Here in America two factors interact with each other to produce inaction -  The usual basic human faults: greed, hatred, and ignorance, and a complacency based on a misguided faith in last minute technological miracles - It’s gonna be OK, technology will find a solution.

Americans are paralyzed in a debate fueled by vast amounts of greed - corporate energy company money and the Republican party. Climate Change Believers vs. Climate Change Deniers - the noise of the debate leaves no middle ground for rational action or the creation of effective policy. Most deniers, except for the real crazies, secretly believe the science. The vast majority on both sides, wouldn’t say it out loud, but their plan for a solution to climate change is to stop watering the lawn and turn the air conditioner up. That’ll probably work just fine for their family, too bad about some family in an African village. They have always had it rough anyway.

Our greed prevents any thought of cutting consumption to reduce carbon output. President Reagan, among his many “gifts” to the American people introduced the term, “Tree-hugger” -- branding anyone concerned about the environment over production and consumption as an Un-American wimp. Americans are a “I buy therefore, I am” nation. Do we really firmly intend to continue shopping and the rest of the planet be damned?

We think we’ll be okay, because we believe that our cities and our way of life will somehow be saved by our wonderful technology and not by our poorly funded science programs. Back in the sixties Star Trek predicted that we would take five-year voyages to discover distant worlds, communicate with tiny hand-held devices and talk to each other on giant screens. It did warn us that bad decisions can generate disasters on a planetary scale, but it also gave us a fictional confidence that  push a few buttons and technology can solve our problems instantly without the need to dedicate large amounts of tax money, effort, and resources to solutions that can be applied globally in developed and developing countries.

Meanwhile, the temperature is rising, and those of us who are rational are forced to confront the fact that something has gone terribly wrong with the process of creating and implementing solutions to real dangers.
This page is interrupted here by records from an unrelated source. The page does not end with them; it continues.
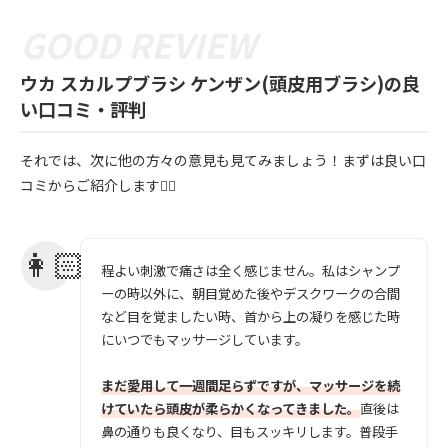
ウカ スカルプブラシ ケンザン(頭皮用ブラシ)の良
い口コミ・評判
それでは、次に他の方々の意見も見てみましょう！まずは良い口
コミからご紹介します💁‍♀️
程よい刺激で痛さは全く感じません。私はシャンプ
ーの時以外に、朝目覚めた後やデスクワークの合間
など目を覚ましたい時、首から上の凝りを感じた時
にいつでもマッサージしています。
まだ愛用して一週間足らずですが、マッサージを続
けていたら頭皮が柔らかくなってきました。
直後は
鼻の通りも良くなり、目もスッキリします。普段手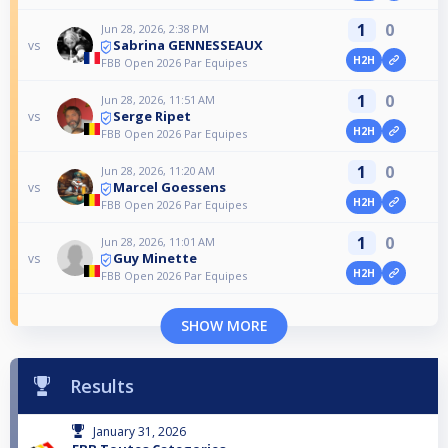
1
0
Jun 28, 2026, 2:38 PM
Sabrina GENNESSEAUX
vs
H2H
FBB Open 2026 Par Equipes
1
0
Jun 28, 2026, 11:51 AM
Serge Ripet
vs
H2H
FBB Open 2026 Par Equipes
1
0
Jun 28, 2026, 11:20 AM
Marcel Goessens
vs
H2H
FBB Open 2026 Par Equipes
1
0
Jun 28, 2026, 11:01 AM
Guy Minette
vs
H2H
FBB Open 2026 Par Equipes
SHOW MORE
Results
January 31, 2026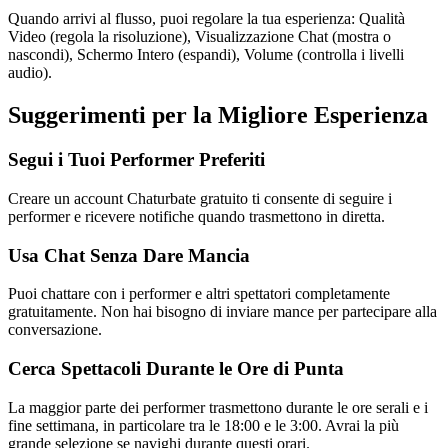
Quando arrivi al flusso, puoi regolare la tua esperienza: Qualità
Video (regola la risoluzione), Visualizzazione Chat (mostra o
nascondi), Schermo Intero (espandi), Volume (controlla i livelli
audio).
Suggerimenti per la Migliore Esperienza
Segui i Tuoi Performer Preferiti
Creare un account Chaturbate gratuito ti consente di seguire i
performer e ricevere notifiche quando trasmettono in diretta.
Usa Chat Senza Dare Mancia
Puoi chattare con i performer e altri spettatori completamente
gratuitamente. Non hai bisogno di inviare mance per partecipare alla
conversazione.
Cerca Spettacoli Durante le Ore di Punta
La maggior parte dei performer trasmettono durante le ore serali e i
fine settimana, in particolare tra le 18:00 e le 3:00. Avrai la più
grande selezione se navighi durante questi orari.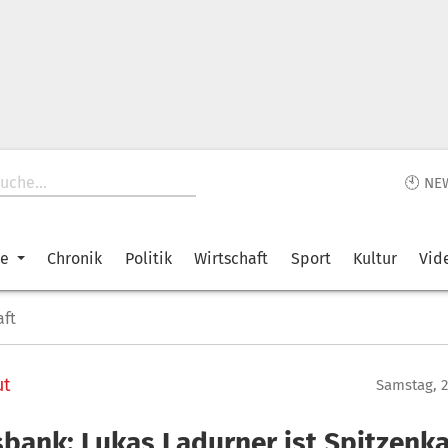
🕙 NE
ke
Chronik
Politik
Wirtschaft
Sport
Kultur
Vid
aft
ut
Samstag, 2
sbank: Lukas Ladurner ist Spitzenk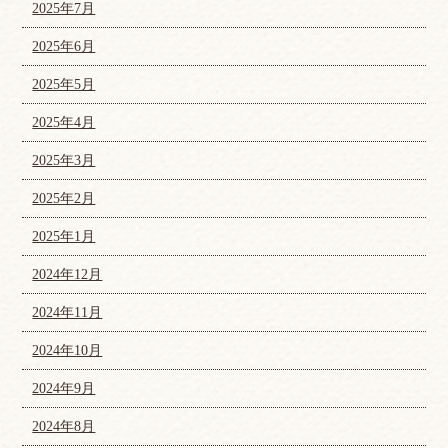
2025年7月
2025年6月
2025年5月
2025年4月
2025年3月
2025年2月
2025年1月
2024年12月
2024年11月
2024年10月
2024年9月
2024年8月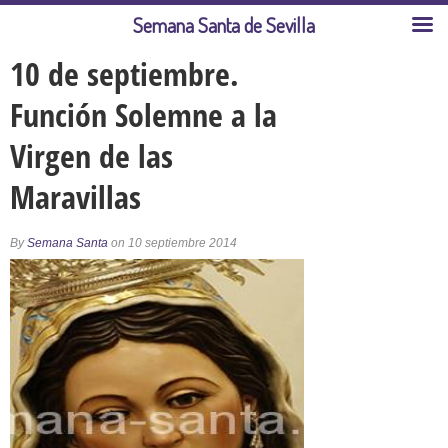
Semana Santa de Sevilla
10 de septiembre.
Función Solemne a la
Virgen de las
Maravillas
By
Semana Santa
on 10 septiembre 2014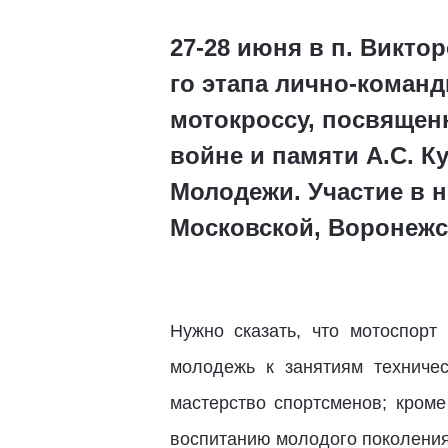
27-28 июня в п. Викто
го этапа лично-коман
мотокроссу, посвящен
войне и памяти А.С. 
Молодежи. Участие в н
Московской, Воронежск
Нужно сказать, что мотоспор
молодежь к занятиям техниче
мастерство спортсменов; кроме
воспитанию молодого поколения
Below are two headlines from this week - May 6 - illuminating our paralyzed condition:

U.S. Climate Has Already Changed, Study Finds, Citing Heat and Floods
“Climate change, once considered an issue for a distant future, has moved firmly into the present,” the scientists declared in a major new report assessing the situation in the United States.

GOP rejects grim White House climate change report,
Republicans vowed Tuesday to fight back against the Obama administration’s regulatory agenda, dismissing the White House’s massive new climate change report as nothing more than a “political document intended to frighten Americans.”